Even before the war in the Ukraine, this was on the cards in order to cool inflation. And they wouldn’t be the first out of the traps as Central Banks around the world have already made the move, in the UK, the US and New Zealand.

How much they will increase and how often is the real question but even a rise of 0.5% could mean some consumers on variable rates are looking at an annual increase of close to €1,000.

This may encourage those on a variable rate to lock in a set amount by switching to a fixed term rate and it may also incentivise those that are coming to the end of a fixed rate term to switch before these increases come in.

Switching is an arduous task but the financial benefits can be worth it. In fact, Daragh Cassidy, Head of Communications at Bonkers.ie says if you are paying an interest rate over 3.5% on a fixed term mortgage and you still have a few years left on that rate, switching is most likely going to be worth it.

How much can you save?

Let’s take a profile of the Murphy family. Their property is worth €350,000 and they have €250,000 left on their mortgage over 15 years. They are currently paying an interest rate of 4%.

By switching, there are six different providers that could save them between €223 and €251 a month.

The most competitive fixed rate is being offered by Bank of Ireland. Their 4 Year Fixed High Value LTV* 61-80% would save the Murphy’s €251 a month, which over the 4 years amounts to €12,048.

Unfortunately, making the move to switch your mortgage is quite an arduous task that can take up to six months to complete.

This mortgage has quite a few caveats involved in order to avail of it. But even if they didn’t go with that option, Haven’s Green Fixed 4 Year would see them saving €240 a month (€11,520 over the four years) while Permanent TSB’s 4 Year Fixed Rate New Business is a saving of €234 a month (€11,232 over the four years).

This is potentially a huge saving for the Murphy’s and calculating this information takes just minutes on www.bonkers.ie. Unfortunately, making the move to switch your mortgage is quite an arduous task that can take up to six months to complete.

Think back to when you were a first-time buyer. You’ll have to go through the whole process again, just this time without the stress of actually trying to buy a property. So that involves everything down to your proof of address. You’ll have to provide six months of current account statements, credit card statements, loan statements etc.

You’ll have to employ a solicitor which could cost €1,000 and pay to get a professional valuation of the house again.

Also if you are breaking a fixed term contract, you will need to pay a penalty fee. This varies but it could be €1,500. However, when you consider the potential savings that a family like the Murphy’s could make, the effort is worth it.

*Loan to value (LTV) is the relationship between the loan amount and the market value of your asset.

Ulster Bank and KBC Customers

Currently, there are 12 mortgage providers in the Irish market. However, in the coming months, that will reduce to 10 as two players-KBC and Ulster Bank pull out of the market. So what happens if you have your mortgages with either of these providers?

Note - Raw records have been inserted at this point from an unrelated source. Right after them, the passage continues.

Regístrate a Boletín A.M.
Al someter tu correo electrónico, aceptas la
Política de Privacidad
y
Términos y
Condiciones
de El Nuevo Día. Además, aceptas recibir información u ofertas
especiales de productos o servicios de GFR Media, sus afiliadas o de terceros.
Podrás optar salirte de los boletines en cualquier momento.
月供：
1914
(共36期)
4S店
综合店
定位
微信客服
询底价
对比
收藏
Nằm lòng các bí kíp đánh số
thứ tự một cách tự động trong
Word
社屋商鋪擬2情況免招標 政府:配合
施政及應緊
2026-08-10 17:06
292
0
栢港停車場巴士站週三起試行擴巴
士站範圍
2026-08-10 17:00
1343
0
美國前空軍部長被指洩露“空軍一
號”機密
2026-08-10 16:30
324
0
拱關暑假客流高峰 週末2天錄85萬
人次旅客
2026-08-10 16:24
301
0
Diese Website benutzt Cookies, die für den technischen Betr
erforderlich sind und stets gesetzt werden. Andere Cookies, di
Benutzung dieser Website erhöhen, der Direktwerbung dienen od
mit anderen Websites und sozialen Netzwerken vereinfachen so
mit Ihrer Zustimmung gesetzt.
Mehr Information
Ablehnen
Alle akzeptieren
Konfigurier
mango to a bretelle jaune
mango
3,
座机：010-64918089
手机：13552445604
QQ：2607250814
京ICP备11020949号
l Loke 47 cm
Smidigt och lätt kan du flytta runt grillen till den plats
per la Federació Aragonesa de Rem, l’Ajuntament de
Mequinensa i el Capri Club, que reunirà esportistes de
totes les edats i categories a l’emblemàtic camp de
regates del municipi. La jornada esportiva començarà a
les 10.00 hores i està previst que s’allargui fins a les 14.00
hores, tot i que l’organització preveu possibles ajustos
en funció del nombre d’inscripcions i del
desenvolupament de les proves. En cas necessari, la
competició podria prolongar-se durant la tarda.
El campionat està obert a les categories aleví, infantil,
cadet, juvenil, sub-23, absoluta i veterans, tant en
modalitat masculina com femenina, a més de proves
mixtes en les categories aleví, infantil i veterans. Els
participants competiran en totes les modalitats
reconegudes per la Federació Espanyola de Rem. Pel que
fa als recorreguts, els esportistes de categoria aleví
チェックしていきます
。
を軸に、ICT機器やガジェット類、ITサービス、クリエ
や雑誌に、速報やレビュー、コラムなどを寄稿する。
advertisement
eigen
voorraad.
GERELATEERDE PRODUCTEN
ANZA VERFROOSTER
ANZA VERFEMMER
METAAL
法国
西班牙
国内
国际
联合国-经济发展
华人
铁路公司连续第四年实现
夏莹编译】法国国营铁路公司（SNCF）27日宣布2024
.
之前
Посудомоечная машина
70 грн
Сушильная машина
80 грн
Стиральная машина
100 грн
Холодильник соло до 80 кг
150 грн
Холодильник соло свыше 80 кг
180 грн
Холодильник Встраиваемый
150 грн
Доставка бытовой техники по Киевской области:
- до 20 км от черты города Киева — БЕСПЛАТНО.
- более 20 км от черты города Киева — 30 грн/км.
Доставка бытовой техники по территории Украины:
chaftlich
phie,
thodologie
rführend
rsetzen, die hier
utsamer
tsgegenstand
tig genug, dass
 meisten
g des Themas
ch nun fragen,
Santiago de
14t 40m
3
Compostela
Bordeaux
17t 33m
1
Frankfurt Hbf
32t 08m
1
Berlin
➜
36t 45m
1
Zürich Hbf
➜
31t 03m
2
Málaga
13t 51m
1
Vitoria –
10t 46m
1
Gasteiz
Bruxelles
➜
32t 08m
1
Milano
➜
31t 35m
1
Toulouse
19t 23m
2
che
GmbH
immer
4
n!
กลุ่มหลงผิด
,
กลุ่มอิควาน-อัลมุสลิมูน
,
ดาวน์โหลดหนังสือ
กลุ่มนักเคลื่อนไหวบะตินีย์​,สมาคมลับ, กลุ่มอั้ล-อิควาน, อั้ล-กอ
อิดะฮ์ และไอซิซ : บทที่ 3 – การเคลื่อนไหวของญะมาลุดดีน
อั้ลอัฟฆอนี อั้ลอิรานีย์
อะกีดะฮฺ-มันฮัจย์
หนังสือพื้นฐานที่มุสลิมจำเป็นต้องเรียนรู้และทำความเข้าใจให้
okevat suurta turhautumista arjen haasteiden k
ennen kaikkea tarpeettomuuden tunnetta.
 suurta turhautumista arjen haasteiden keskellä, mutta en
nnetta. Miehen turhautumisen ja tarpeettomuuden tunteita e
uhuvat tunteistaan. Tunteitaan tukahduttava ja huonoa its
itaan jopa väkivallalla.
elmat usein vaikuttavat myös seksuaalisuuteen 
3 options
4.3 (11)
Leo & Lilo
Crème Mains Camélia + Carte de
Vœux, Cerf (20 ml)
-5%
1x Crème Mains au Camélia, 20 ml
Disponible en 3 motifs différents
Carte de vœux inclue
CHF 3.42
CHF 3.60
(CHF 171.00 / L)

Daragh Cassidy advises that currently you don’t have to do anything and this won’t affect your repayments. He explains, “Essentially, your mortgage is going to be sold on.

“KBC mortgages will transfer over to Bank of Ireland while most Ulster Bank mortgages will transfer over to Permanent TSB. You will be notified of this and you don’t have to do anything if you don’t want to. So if you have a fixed rate, that cannot change. If you have a tracker, that cannot change.

“The situation people need to be aware of is if for example, you are an Ulster Bank customer and your fixed rate mortgage term is up soon. Traditionally, Ulster Bank would have offered customers a new fixed rate similar to the rates they were offering new customers.

This isn’t the case with Permanent TSB. They have competitive rates for new customers but not for existing customers

“So if you are an Ulster Bank customer, take note of when you’re fixed term mortgage is up and about six months beforehand, look at shopping around to get the best deal you can.

“In the immediate future though, what most Ulster Bank and KBC customers should be focused on is getting a new current account sorted.”